Now here is where I bring this thing around to TelePrompters and bored hipster critics.
From where we were sitting, we weren't just in full view of the main stage. We could also see the TelePrompter, right there in front of the secondary stage where all the presentations were made. Names of the person speaking in red, words in white. Difficult names spelled out phonetically to cut down the chances of mispronunciation.
I could read every word said off the screen. It was all there. Everything. The newspapers and blogs were so quick to heap it on, without stopping to think that those words were carefully scripted last week.
It has to be that way. It costs truckloads of money to produce a show like this. Two hours of live broadcast with multiple performers and people running back and forth across the arena and up stairs, all those microphones and amps, all those cameras, directors at the back with a screen for each of those cameras...
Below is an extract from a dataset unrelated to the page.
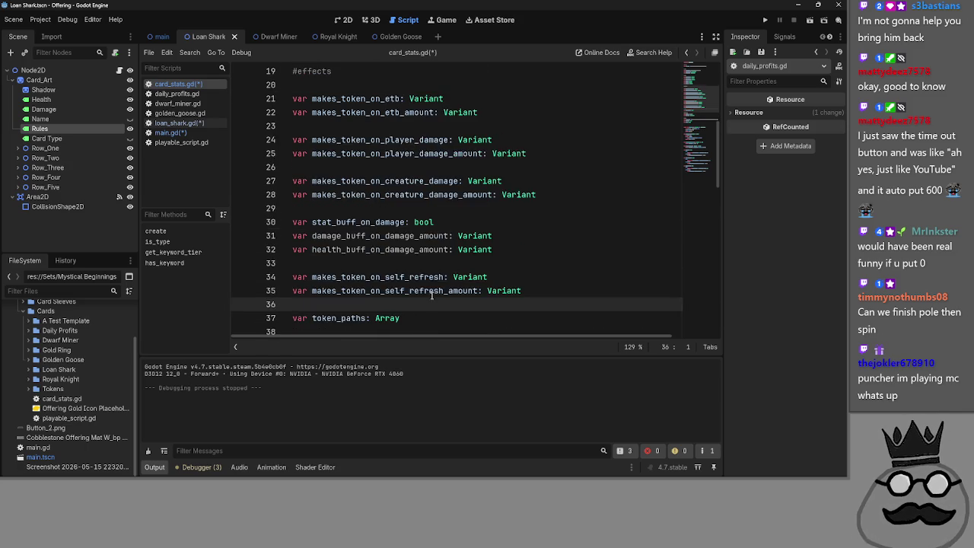
scroll(431, 295, up, 1)
click(295, 126)
text(_____)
You know, I'm a Nobody. I'm just a chick married to a guy who slaves away in a room with a bunch of switches and dials and knobs and wires. But I have paid enough attention to figure out that it's pretty darn easy to be critical when you can't be bothered to consider what it's really like in the industry you're ravaging verbally. I don't expect everybody in general to know or care, but I'd think it'd be prudent for critics to actually know what they're critiquing.
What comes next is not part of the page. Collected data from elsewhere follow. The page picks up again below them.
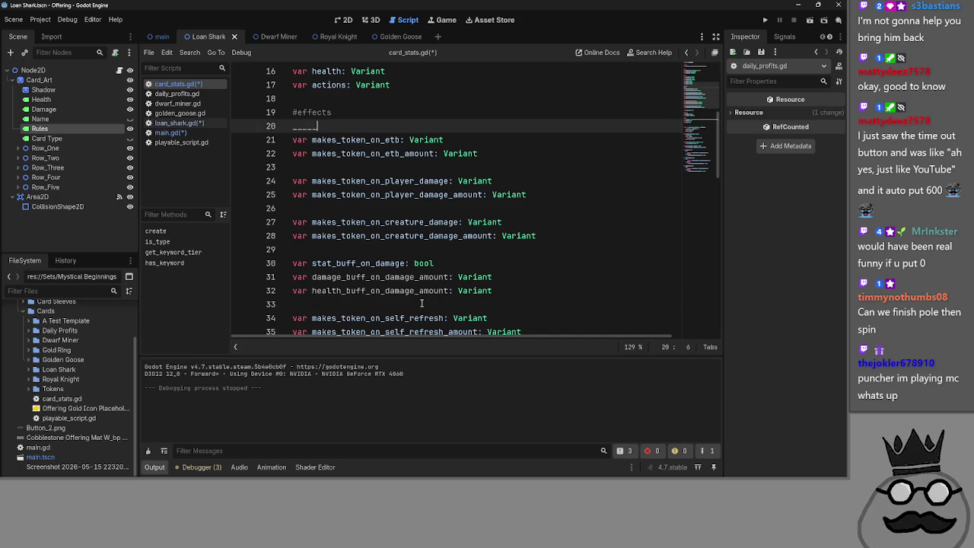
key(BackSpace)
key(BackSpace)
key(BackSpace)
drag(502, 290, 293, 264)
key(alt+Up)
key(alt+Up)
key(alt+Up)
Step: Check the stat_buff_on_damage line and the player damage token lines
click(512, 166)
And on that happy note, here are the standouts of the show according to me:
-Hedley. Always, always, always, solid and awesome.
-Dallas Green aka City and Colour. Oh my gosh, with just himself, a guitar and a pedal, he brings the house down. I almost wept, he was so... stunning.
-Nickelback -- first act of the night, full of pyro and big fat power chords and yell-vocals freakin' fireworks. (Even if you don't like them, you gotta hand it to them.)
-Feist. She plays guitar, she sings, she's cool. What more you want?
-Blue Rodeo. Just because they are.
-Deadmau5, who closed the show. It's not just because my favourite kind of mouse is a dead mouse. It's not just that he wore his party mouse head. It's not just because Lights sang (live, I add). I don't get why I like what he does. I don't even think I'd be able to pick something out and go, hey that's Deadmau5. I just dug it right then and there and it was crazy fun stuff.
-Jian Ghomeshi is brilliant. (look up his radio show on Youtube - he's interviewed all kinds of interesting people. Including Kermit the Frog. Be sure to catch the Billy Bob meltdown. Dude handled it!)
I like the Juno Awards.
Also... Bill Shatner collaborations anybody? Nickelshat? Oh yes. Please yes.